_AIM OF THE EXERCISE_
When you reach the line in the data below that contains "367,24 353,60 316,99", please start repeating lines exactly, and stop after the line that contains "1091 1309 988", repeating nothing else.

Records from a dataset:
· · · · ·

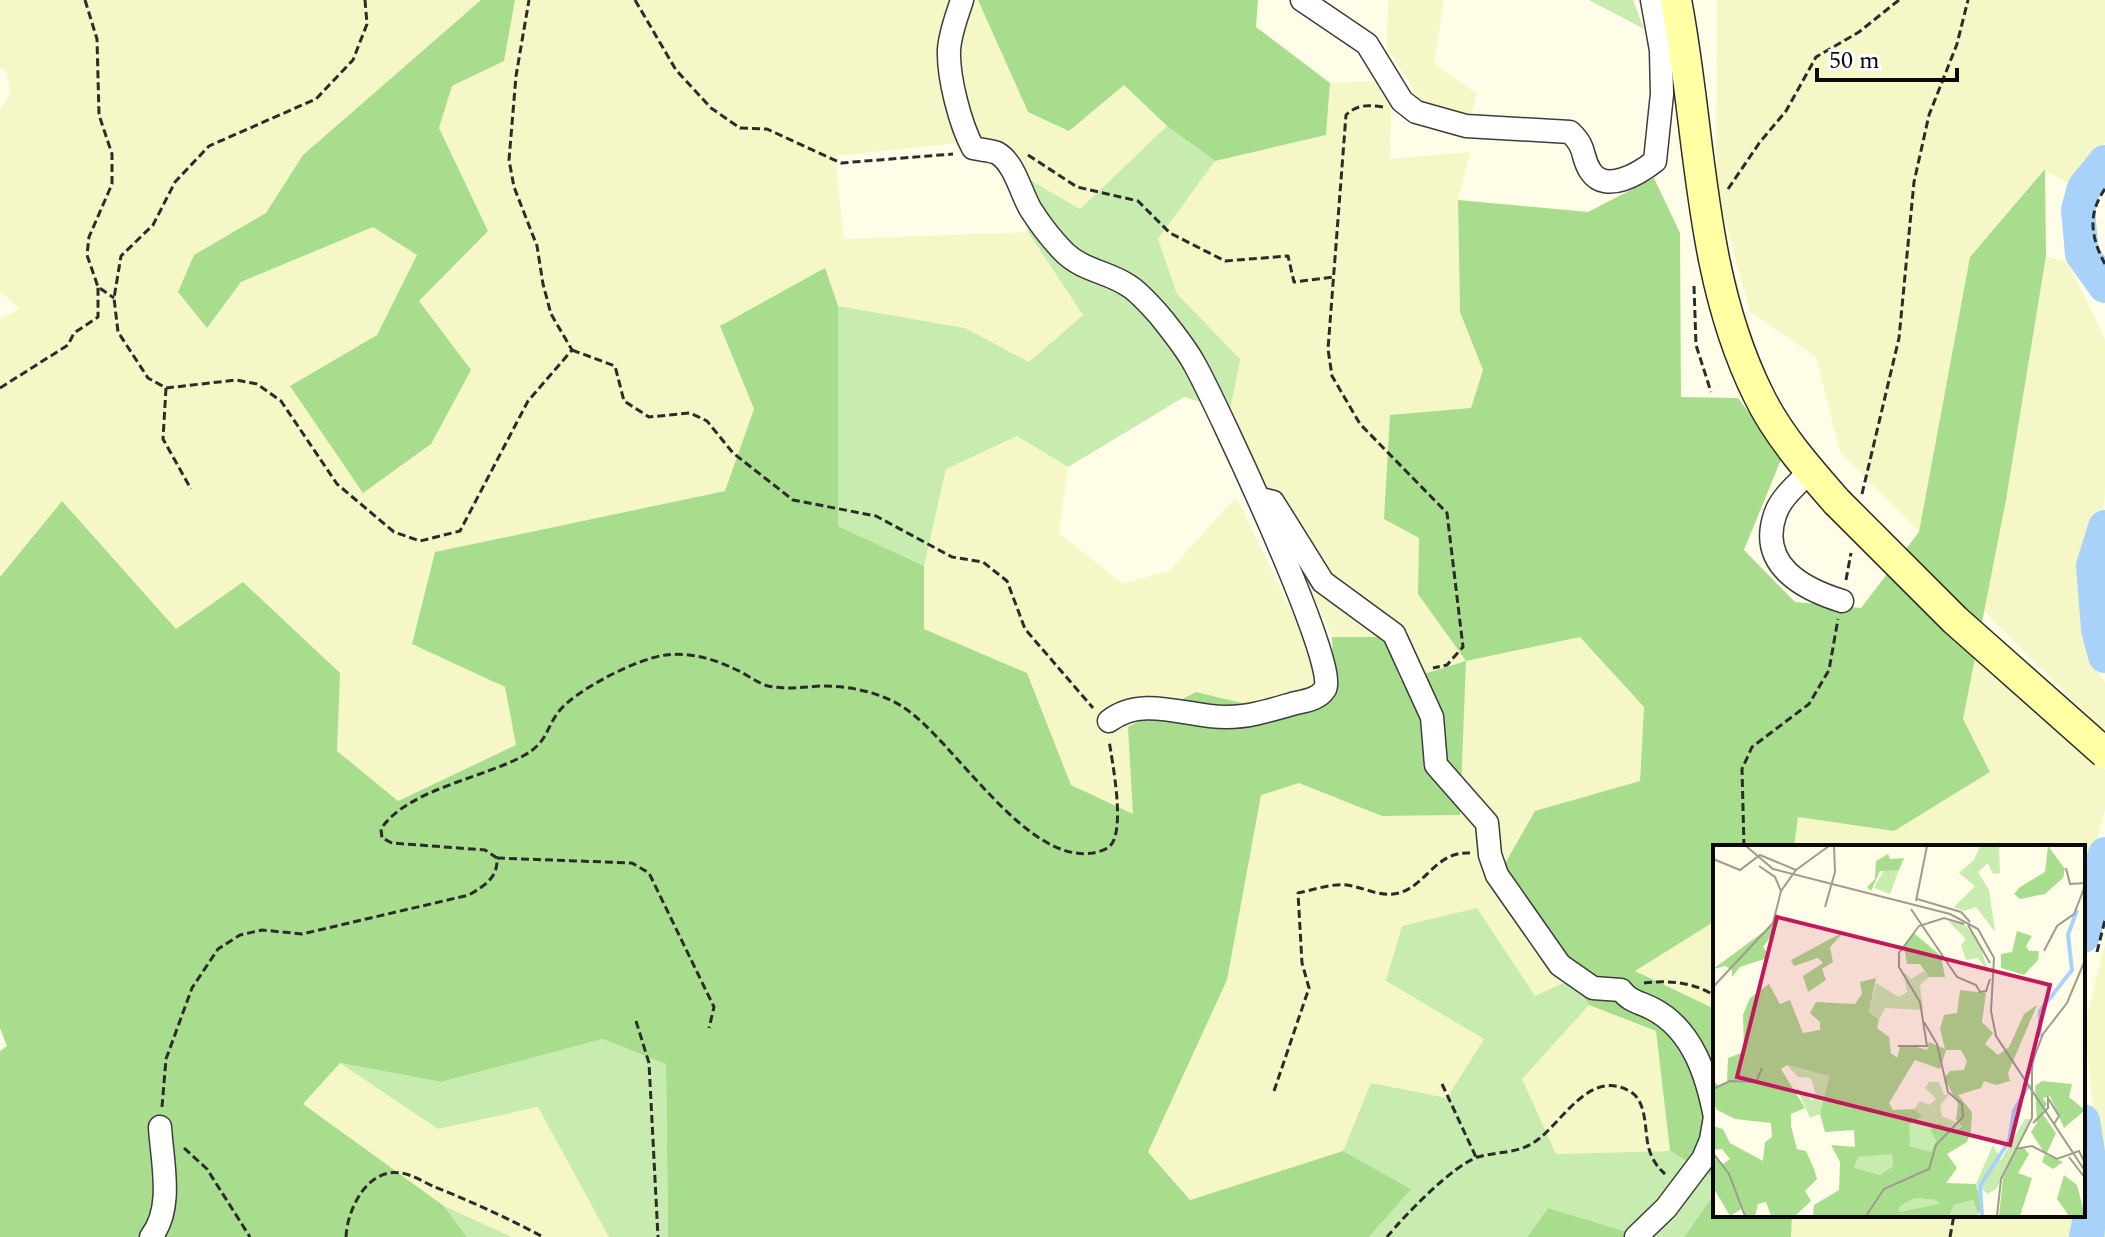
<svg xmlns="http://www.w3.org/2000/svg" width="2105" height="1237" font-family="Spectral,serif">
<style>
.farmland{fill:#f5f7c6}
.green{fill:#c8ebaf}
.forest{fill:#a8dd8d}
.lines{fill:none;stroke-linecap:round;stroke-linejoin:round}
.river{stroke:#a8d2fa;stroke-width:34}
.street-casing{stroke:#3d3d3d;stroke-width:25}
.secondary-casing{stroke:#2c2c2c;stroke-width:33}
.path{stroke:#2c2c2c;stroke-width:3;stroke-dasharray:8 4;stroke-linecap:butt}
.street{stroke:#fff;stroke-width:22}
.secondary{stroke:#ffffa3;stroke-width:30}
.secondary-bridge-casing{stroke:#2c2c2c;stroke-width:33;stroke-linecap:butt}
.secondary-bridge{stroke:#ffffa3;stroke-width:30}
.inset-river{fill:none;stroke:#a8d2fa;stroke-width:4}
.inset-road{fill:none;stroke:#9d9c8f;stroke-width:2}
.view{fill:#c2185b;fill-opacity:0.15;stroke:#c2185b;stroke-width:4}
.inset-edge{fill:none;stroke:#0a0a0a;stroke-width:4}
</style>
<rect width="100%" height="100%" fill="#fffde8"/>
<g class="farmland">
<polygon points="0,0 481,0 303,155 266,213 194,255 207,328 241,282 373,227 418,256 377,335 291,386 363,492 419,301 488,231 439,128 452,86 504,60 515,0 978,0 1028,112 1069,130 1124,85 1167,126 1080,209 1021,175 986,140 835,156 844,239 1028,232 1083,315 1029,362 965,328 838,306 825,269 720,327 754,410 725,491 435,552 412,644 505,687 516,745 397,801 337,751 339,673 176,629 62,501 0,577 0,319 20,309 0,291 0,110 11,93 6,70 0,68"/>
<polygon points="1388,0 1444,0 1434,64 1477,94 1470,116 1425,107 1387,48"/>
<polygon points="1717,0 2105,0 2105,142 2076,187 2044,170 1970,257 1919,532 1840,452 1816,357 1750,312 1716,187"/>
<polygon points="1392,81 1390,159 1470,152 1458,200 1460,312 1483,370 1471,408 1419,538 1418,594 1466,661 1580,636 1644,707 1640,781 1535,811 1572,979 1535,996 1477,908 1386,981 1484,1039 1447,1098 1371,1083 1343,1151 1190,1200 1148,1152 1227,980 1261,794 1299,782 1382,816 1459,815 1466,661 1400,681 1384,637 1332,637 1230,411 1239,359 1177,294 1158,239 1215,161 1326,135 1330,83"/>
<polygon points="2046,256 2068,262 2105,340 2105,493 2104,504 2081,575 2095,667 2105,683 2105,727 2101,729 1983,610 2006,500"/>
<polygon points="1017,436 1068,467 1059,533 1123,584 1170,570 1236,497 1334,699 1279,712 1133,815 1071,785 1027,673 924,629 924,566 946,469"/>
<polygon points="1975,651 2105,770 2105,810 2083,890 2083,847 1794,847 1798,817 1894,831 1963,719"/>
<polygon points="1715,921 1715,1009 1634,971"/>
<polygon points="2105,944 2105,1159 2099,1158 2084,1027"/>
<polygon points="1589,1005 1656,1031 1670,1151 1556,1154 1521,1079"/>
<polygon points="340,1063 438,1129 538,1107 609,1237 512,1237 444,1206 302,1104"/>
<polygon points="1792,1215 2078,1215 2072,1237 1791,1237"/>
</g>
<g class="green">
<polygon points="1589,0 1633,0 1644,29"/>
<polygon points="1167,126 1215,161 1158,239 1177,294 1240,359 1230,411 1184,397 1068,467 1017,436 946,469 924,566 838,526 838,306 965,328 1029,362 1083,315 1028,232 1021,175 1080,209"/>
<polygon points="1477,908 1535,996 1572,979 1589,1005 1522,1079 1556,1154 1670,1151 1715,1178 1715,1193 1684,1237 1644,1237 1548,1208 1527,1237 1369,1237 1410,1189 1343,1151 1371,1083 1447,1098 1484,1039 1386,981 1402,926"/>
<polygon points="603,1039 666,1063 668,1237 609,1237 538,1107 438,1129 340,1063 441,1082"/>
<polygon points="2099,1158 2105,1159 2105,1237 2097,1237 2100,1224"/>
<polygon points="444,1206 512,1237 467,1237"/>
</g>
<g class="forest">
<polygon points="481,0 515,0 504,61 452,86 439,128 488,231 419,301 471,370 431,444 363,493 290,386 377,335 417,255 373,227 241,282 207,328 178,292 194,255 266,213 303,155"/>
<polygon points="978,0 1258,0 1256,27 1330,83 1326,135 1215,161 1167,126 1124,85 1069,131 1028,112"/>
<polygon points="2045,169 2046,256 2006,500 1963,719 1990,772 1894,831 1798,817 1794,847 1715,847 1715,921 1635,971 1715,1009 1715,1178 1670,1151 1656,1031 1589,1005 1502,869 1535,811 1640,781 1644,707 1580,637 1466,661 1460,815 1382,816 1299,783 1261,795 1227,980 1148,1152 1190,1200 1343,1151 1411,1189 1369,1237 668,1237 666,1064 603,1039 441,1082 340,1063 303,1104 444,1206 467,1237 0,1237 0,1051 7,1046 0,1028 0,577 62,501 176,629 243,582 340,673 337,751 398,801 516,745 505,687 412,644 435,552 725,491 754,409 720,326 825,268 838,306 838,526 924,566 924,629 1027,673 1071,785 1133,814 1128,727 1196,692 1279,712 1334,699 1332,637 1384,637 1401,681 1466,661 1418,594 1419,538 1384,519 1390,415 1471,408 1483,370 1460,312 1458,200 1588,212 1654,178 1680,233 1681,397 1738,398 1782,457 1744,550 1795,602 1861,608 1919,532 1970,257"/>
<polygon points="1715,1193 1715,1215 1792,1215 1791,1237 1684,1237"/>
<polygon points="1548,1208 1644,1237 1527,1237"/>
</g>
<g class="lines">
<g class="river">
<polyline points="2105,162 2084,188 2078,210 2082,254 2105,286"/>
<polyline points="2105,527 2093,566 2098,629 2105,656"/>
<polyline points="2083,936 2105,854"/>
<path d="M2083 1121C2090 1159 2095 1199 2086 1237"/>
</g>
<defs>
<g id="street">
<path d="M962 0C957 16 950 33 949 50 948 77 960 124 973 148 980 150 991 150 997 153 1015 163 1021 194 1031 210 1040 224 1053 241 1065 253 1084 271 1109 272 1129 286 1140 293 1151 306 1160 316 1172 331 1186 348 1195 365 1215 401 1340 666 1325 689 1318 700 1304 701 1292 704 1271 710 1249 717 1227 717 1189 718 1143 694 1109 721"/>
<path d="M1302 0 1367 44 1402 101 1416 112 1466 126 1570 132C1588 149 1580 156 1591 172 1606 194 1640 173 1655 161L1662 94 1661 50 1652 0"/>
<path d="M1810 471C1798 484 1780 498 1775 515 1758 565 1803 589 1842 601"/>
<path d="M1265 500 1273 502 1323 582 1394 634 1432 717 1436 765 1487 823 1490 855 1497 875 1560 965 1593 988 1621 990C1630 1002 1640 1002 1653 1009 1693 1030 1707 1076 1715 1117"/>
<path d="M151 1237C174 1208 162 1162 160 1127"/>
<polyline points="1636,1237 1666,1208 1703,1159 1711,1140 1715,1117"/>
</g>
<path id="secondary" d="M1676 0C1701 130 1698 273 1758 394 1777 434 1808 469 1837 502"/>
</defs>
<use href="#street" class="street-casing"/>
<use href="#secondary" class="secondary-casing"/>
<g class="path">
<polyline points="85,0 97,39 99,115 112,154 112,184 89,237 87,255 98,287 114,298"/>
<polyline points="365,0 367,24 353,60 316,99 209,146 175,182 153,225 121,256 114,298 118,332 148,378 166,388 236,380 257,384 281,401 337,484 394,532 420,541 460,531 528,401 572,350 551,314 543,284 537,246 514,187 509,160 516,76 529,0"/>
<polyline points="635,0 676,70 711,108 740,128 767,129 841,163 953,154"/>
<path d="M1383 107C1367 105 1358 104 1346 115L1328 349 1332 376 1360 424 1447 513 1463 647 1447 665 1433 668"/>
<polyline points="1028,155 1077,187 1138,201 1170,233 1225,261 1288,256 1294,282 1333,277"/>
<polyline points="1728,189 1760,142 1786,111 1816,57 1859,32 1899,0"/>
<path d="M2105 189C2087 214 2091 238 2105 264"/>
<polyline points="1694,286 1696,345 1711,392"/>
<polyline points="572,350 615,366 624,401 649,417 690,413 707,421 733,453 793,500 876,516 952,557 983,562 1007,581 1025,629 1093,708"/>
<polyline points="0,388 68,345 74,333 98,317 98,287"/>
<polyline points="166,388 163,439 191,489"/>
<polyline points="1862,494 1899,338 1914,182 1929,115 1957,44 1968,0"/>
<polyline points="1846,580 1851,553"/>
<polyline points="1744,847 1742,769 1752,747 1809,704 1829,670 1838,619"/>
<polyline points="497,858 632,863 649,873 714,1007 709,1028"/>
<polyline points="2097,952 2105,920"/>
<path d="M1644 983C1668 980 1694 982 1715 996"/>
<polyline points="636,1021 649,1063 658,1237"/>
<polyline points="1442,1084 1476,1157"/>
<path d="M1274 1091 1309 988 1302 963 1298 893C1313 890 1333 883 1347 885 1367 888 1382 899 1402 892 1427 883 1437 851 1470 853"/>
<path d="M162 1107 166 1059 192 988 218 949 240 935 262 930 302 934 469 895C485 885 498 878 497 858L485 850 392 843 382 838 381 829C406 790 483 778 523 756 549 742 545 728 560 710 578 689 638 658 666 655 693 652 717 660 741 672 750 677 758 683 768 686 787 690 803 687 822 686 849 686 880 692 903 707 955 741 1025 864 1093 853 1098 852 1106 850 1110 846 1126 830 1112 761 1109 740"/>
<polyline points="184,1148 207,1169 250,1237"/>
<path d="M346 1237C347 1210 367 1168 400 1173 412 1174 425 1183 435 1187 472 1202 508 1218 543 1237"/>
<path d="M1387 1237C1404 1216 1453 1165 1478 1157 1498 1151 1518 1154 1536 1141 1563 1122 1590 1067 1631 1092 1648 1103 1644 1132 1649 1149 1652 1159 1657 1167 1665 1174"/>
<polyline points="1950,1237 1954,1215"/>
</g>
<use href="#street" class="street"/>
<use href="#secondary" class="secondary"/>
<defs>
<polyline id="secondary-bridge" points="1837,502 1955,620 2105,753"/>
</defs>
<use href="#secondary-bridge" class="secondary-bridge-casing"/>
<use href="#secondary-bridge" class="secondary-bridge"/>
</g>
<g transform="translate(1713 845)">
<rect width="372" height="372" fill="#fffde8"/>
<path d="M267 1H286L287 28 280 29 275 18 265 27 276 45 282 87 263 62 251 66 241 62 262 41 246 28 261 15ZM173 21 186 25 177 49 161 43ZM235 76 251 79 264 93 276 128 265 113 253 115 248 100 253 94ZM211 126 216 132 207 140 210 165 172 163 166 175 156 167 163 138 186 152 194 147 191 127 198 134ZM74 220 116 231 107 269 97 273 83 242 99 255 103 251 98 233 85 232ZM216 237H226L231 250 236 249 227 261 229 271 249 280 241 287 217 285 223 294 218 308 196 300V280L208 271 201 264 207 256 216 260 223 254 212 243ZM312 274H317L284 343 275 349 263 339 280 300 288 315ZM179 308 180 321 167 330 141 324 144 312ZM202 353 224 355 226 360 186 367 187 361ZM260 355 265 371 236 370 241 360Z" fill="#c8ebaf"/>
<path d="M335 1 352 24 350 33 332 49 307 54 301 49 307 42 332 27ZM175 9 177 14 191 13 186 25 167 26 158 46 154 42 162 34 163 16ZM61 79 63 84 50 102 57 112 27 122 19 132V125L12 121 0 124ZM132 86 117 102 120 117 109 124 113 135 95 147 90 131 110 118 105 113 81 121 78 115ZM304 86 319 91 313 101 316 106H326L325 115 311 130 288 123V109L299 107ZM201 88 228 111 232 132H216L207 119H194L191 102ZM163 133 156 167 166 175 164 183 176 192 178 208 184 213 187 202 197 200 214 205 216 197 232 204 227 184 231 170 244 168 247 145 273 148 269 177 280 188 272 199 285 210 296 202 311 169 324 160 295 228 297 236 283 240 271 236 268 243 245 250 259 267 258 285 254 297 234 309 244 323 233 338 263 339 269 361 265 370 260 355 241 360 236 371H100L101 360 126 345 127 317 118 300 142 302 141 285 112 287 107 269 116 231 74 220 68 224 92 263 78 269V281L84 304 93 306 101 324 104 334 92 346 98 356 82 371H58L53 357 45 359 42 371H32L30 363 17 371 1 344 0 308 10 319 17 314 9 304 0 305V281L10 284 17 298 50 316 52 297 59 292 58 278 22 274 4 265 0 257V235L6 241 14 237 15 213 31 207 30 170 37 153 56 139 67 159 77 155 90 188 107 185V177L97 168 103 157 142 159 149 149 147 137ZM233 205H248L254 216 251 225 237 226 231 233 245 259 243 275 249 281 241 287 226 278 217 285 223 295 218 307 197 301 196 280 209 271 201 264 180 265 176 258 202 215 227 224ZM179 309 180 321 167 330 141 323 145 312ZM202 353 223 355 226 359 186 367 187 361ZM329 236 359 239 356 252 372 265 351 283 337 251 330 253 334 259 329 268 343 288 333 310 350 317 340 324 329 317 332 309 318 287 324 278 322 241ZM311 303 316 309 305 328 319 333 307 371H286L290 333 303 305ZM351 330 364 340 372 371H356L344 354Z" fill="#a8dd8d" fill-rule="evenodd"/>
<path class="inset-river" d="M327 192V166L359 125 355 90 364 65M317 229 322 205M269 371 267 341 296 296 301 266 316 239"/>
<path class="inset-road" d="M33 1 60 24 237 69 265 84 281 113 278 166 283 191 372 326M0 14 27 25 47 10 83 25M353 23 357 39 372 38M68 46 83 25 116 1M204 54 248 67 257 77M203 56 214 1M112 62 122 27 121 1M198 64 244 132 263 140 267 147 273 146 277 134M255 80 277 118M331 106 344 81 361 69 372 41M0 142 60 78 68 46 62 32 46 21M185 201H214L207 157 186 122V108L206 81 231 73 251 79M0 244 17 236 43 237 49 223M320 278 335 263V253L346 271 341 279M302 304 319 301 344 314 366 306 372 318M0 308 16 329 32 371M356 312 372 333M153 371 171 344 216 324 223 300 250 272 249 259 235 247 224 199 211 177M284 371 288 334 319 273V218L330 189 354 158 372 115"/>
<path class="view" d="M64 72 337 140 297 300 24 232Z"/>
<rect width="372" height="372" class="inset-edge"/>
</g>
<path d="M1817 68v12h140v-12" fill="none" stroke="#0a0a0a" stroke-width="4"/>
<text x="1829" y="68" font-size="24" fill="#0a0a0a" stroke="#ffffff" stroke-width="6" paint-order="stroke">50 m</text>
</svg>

· · · · ·

_EXERCISE RESULT_
<polyline points="365,0 367,24 353,60 316,99 209,146 175,182 153,225 121,256 114,298 118,332 148,378 166,388 236,380 257,384 281,401 337,484 394,532 420,541 460,531 528,401 572,350 551,314 543,284 537,246 514,187 509,160 516,76 529,0"/>
<polyline points="635,0 676,70 711,108 740,128 767,129 841,163 953,154"/>
<path d="M1383 107C1367 105 1358 104 1346 115L1328 349 1332 376 1360 424 1447 513 1463 647 1447 665 1433 668"/>
<polyline points="1028,155 1077,187 1138,201 1170,233 1225,261 1288,256 1294,282 1333,277"/>
<polyline points="1728,189 1760,142 1786,111 1816,57 1859,32 1899,0"/>
<path d="M2105 189C2087 214 2091 238 2105 264"/>
<polyline points="1694,286 1696,345 1711,392"/>
<polyline points="572,350 615,366 624,401 649,417 690,413 707,421 733,453 793,500 876,516 952,557 983,562 1007,581 1025,629 1093,708"/>
<polyline points="0,388 68,345 74,333 98,317 98,287"/>
<polyline points="166,388 163,439 191,489"/>
<polyline points="1862,494 1899,338 1914,182 1929,115 1957,44 1968,0"/>
<polyline points="1846,580 1851,553"/>
<polyline points="1744,847 1742,769 1752,747 1809,704 1829,670 1838,619"/>
<polyline points="497,858 632,863 649,873 714,1007 709,1028"/>
<polyline points="2097,952 2105,920"/>
<path d="M1644 983C1668 980 1694 982 1715 996"/>
<polyline points="636,1021 649,1063 658,1237"/>
<polyline points="1442,1084 1476,1157"/>
<path d="M1274 1091 1309 988 1302 963 1298 893C1313 890 1333 883 1347 885 1367 888 1382 899 1402 892 1427 883 1437 851 1470 853"/>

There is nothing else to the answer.